Title: Dragon Chica by May-Li Chai
Publisher: Gemma Media
This title will be released in October 2010. I received this book as a free advanced electronic galley from the publisher.
Summary: Nea, a Chinese Cambodian teenage refugee from the Khmer Rouge, flees with what's left of her family to Texas when a miracle occurs. Struggling to get by in a strange new world, Nea's mother receives word that wealthy relatives have made it to America as well. The resolute little family stuffs Hefty bags full of belongings into the Ford and heads north. Ahead of them is the thrilling chance to help run the newly discovered family business, a Chinese restaurant in Nebraska.
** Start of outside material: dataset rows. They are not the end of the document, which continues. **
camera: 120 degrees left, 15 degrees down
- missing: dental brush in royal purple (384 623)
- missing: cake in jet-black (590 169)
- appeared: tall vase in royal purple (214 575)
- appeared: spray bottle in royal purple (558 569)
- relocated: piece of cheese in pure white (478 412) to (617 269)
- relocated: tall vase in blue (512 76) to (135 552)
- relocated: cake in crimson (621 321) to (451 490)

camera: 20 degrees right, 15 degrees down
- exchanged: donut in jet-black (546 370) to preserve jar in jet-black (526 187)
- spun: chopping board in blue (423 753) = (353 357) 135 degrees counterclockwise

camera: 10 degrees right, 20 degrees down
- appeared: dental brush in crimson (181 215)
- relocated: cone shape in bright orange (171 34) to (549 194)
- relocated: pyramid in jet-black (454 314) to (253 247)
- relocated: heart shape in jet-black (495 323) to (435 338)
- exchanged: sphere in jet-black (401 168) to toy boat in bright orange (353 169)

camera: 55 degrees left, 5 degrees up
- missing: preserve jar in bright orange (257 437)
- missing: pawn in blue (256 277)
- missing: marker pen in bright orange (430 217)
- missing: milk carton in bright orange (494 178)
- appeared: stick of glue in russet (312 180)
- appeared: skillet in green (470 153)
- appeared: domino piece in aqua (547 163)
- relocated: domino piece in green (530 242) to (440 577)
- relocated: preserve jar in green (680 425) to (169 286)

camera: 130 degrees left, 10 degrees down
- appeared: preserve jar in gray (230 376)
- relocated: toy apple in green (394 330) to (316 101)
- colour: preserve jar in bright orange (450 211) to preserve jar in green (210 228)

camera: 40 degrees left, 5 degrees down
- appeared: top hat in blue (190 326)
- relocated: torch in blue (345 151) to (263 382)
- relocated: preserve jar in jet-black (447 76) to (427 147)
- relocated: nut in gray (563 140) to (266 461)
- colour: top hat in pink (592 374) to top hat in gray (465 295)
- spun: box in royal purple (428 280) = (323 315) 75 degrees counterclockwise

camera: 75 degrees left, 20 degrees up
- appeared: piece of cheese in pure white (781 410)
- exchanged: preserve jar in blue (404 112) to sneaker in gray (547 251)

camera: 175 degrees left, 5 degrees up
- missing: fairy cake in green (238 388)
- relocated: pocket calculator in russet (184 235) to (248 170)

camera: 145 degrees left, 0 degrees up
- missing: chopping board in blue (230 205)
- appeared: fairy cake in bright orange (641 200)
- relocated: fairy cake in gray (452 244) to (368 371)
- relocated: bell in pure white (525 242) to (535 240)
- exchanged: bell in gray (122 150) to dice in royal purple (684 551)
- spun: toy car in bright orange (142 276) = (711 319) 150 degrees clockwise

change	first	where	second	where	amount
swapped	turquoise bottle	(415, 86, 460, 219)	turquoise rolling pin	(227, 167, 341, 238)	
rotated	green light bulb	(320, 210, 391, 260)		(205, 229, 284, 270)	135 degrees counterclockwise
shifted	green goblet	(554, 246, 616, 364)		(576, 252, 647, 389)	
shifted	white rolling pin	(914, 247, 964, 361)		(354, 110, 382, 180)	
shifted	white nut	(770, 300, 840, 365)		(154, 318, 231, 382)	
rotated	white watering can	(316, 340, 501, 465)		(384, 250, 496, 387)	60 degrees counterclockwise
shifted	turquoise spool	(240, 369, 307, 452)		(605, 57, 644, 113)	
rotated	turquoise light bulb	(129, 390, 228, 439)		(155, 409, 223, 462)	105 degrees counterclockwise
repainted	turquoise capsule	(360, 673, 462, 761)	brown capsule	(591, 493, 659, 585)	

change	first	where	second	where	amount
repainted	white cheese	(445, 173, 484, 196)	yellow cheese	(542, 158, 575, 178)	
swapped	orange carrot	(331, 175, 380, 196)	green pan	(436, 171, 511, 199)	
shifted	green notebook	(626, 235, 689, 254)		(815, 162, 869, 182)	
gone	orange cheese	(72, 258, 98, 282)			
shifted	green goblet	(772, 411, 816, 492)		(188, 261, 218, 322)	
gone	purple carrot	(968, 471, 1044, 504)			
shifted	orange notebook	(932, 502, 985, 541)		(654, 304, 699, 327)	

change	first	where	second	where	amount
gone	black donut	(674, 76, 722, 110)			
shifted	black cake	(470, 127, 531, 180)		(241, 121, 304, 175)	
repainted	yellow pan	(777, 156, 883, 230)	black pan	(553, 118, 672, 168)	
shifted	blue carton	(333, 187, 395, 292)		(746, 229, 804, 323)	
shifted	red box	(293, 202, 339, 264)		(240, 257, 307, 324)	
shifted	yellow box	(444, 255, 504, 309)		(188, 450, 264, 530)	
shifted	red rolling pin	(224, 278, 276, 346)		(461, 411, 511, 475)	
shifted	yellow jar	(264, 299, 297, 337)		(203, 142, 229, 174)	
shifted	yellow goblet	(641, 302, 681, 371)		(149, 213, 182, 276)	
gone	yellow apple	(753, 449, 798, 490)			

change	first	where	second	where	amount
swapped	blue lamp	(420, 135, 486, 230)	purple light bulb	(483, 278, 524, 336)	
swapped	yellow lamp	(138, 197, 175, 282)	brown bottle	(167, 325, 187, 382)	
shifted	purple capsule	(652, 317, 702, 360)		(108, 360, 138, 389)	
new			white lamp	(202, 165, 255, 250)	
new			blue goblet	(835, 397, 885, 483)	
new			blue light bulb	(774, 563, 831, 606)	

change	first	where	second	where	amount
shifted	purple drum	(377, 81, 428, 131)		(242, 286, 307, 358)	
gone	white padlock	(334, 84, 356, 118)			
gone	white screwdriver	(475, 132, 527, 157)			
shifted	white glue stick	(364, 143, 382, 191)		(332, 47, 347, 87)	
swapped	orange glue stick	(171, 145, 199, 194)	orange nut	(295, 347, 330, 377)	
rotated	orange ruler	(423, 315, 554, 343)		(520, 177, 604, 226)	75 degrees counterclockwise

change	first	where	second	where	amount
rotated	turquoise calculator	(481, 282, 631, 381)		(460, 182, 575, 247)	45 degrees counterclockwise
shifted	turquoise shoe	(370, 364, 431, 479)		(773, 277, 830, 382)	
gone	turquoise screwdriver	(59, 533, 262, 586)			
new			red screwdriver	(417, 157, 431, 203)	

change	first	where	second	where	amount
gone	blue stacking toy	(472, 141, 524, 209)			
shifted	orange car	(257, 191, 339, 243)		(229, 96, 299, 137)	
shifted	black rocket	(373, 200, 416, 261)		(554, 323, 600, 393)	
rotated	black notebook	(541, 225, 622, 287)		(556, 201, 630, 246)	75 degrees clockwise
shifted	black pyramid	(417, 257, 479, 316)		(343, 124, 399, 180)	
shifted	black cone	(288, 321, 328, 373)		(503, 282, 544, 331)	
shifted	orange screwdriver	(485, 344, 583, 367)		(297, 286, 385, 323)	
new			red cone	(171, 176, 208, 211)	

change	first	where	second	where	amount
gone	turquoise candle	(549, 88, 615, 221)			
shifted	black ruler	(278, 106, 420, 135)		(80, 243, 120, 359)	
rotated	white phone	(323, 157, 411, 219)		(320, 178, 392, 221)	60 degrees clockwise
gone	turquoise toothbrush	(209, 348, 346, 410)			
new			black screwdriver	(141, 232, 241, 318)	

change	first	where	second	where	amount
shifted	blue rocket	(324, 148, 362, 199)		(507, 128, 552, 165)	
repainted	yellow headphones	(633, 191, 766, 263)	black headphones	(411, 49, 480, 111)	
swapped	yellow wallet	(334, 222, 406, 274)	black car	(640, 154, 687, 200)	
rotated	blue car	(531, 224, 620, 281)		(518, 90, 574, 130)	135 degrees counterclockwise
The family is reunited, but soon Nea discovers their miracle is not what she had expected. Tempers flare; local reception is lukewarm, if not downright hostile; fights erupt; and Nea's beloved sister Sourdi is growing up and away from her far too fast. Then the past - and a forbidden love- threaten to tear them all apart.
Review: This was a fabulous coming of age story and a story about the clashing of cultures. The differences between big city vs small towns, Cambodian culture vs American culture and trying to fit in. Nea is caught between worlds, the world of her parents and the new world they have brought her to in America. Her mother is happy to be in America and wants her children to take advantage of the opportunities it affords but she also wants them to adhere to their Cambodian culture. The girls in the family are expected to work in the family restaurant while their brother doesn't have the same expectations. Nea is supposed to be the dutiful daughter but she can't help standing up for herself instead of just smiling and not making waves. Nea is a strong willed girl in a traditional Asian family trying to find her way and not disappoint her family too much. May-lee really shows the struggles between the old generation and the new, of not only trying to fit in when you look different but even trying to fit in within your family as you grow up in a new culture with different beliefs. Reminiscent of Amy Tan, May-lee has bridged the gap between Asians growing up in America and the expectations of their families to retain the old ways. Wonderful.